Rising food prices are taking a bite out of the Thanksgiving meal


In early November, Hayes Culbreth’s mother sent out inquiries to several family members. She said she could only make two sides for her group of 15 this Thanksgiving and asked each to vote for their favorite.

Culbreth predicts that green beans and macaroni and cheese will make the cut, but her favorite — sweet potato casserole with a brown sugar crust — won’t.

“Talk about Thanksgiving ruined,” said Culbreth, 27, a financial planner from Knoxville, Tennessee.

Americans are bracing for a costly Thanksgiving this year with double-digit percentage increases in the price of turkey, potatoes, stuffing, canned pumpkin and other staples. The US government estimates that food prices will rise 9.5% to 10.5% this year; historically, they have grown by only 2% annually.

Lower production and higher costs for labor, transportation and materials are part of the reason; illness, harsh weather and the war in Ukraine are also contributors.

“It’s not really a disadvantage. It’s a tighter supply, with pretty good reasons for that,” said David Anderson, a professor and agricultural economist at Texas A&M.

Wholesale turkey prices hit record highs after a tough year for U.S. flocks. A particularly deadly strain of bird flu — first reported on an Indiana turkey farm in February — has killed 49 million turkeys and other poultry in 46 states this year, according to the US Centers for Disease Control.

As a result, per capita U.S. turkey supplies are at their lowest level since 1986, said Mark Jordan, executive director of Jonesboro, Arkansas-based Leap Market Analytics. Jordan forecasts wholesale prices for frozen, 8- to 16-pound turkeys, typically bought for Thanksgiving, to hit $1.77 a pound in November, up 28% from the same month last year.

Still, there will be plenty of whole birds for Thanksgiving tables, Jordan said. Companies have been moving a higher percentage of birds to the entire turkey market over the past few years to take advantage of consistent holiday demand.

And not every producer was equally impressed. Butterball, which supplies about a third of its Thanksgiving turkeys, said bird flu affected only 1% of its production because of safety measures it put in place after the last major flu in 2015.

But it can be harder for buyers to find turkey breasts or other cuts, Jordan said. And higher ham prices give chefs less-expensive alternatives, he said.

Bird flu also pushed egg prices to record highs, Anderson said. A dozen Grade A eggs were selling for an average of $2.28 in the second week of November, more than double the price of a year earlier, according to the USDA.

Egg prices would have been higher even without the flu, Anderson said, due to the rising cost of corn and soybean meal used for chicken feed. Ukraine is usually a major exporter of corn, and the loss of that supply has pushed up global prices.
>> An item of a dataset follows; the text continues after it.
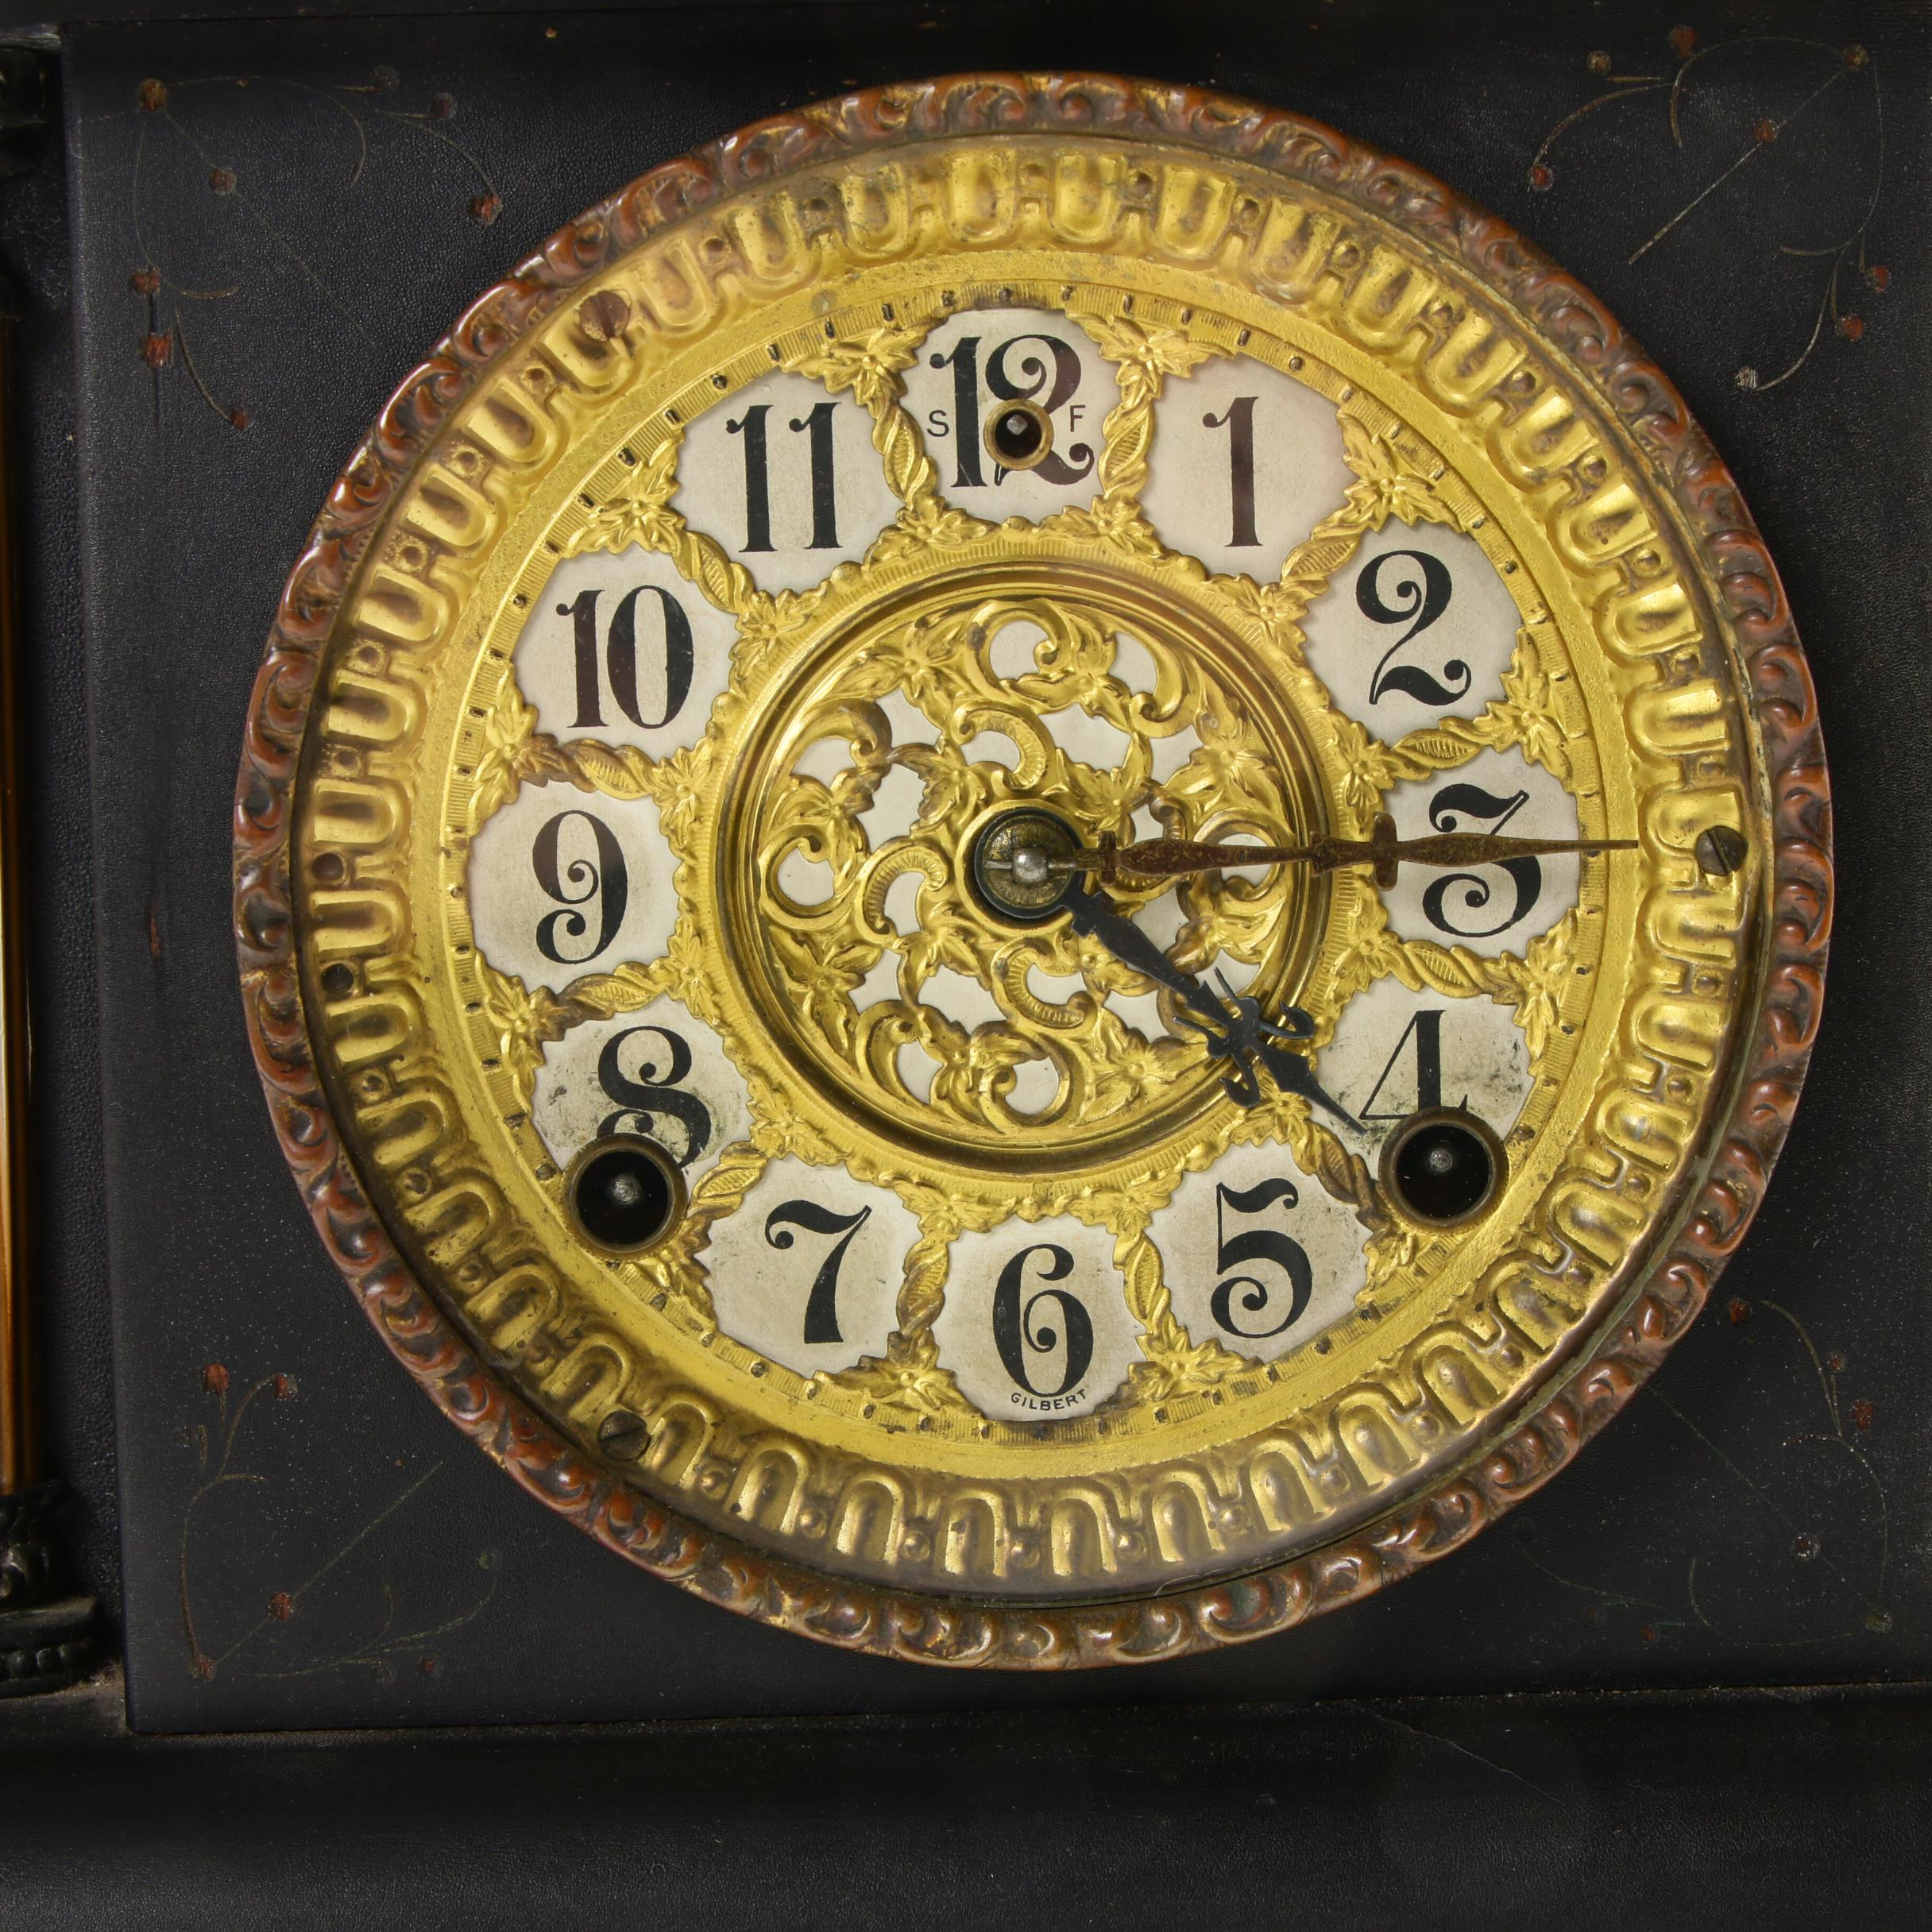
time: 4:14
Add that to the rising prices of canned pumpkin — a 30-ounce can is up 17% over last year, according to market researcher Datasembly — and it’s clear that Thanksgiving dessert is going to cost more, too. Libby, owned by Nestle, produces 85% of the world’s canned pumpkin — said the pumpkin crop was in line with previous years, but had to offset higher labor, transportation, fuel and energy costs.

Planning on filling the sides? This will cost you dearly. A 16-ounce can of stuffing is up 14% from last year, Datasemby said. In the second week of November, a 5-pound bag of Russet potatoes averaged $3.26, up 45.5% from a year ago.

Craig Carlson, CEO of Chicago-based Carlson Produce Consulting, said the frost and wet spring have seriously stunted potato growth this year. Farmers have also raised prices to compensate for the high cost of seeds, fertilizers, diesel fuel and machinery. Carlson said that production costs for some growers this year have increased by as much as 35%, an increase that is not always recouped.

High labor and food costs also make ordering prepared food more expensive. Whole Foods advertises a classic Thanksgiving dinner for eight people for $179.99. This is $40 more than the price announced last year.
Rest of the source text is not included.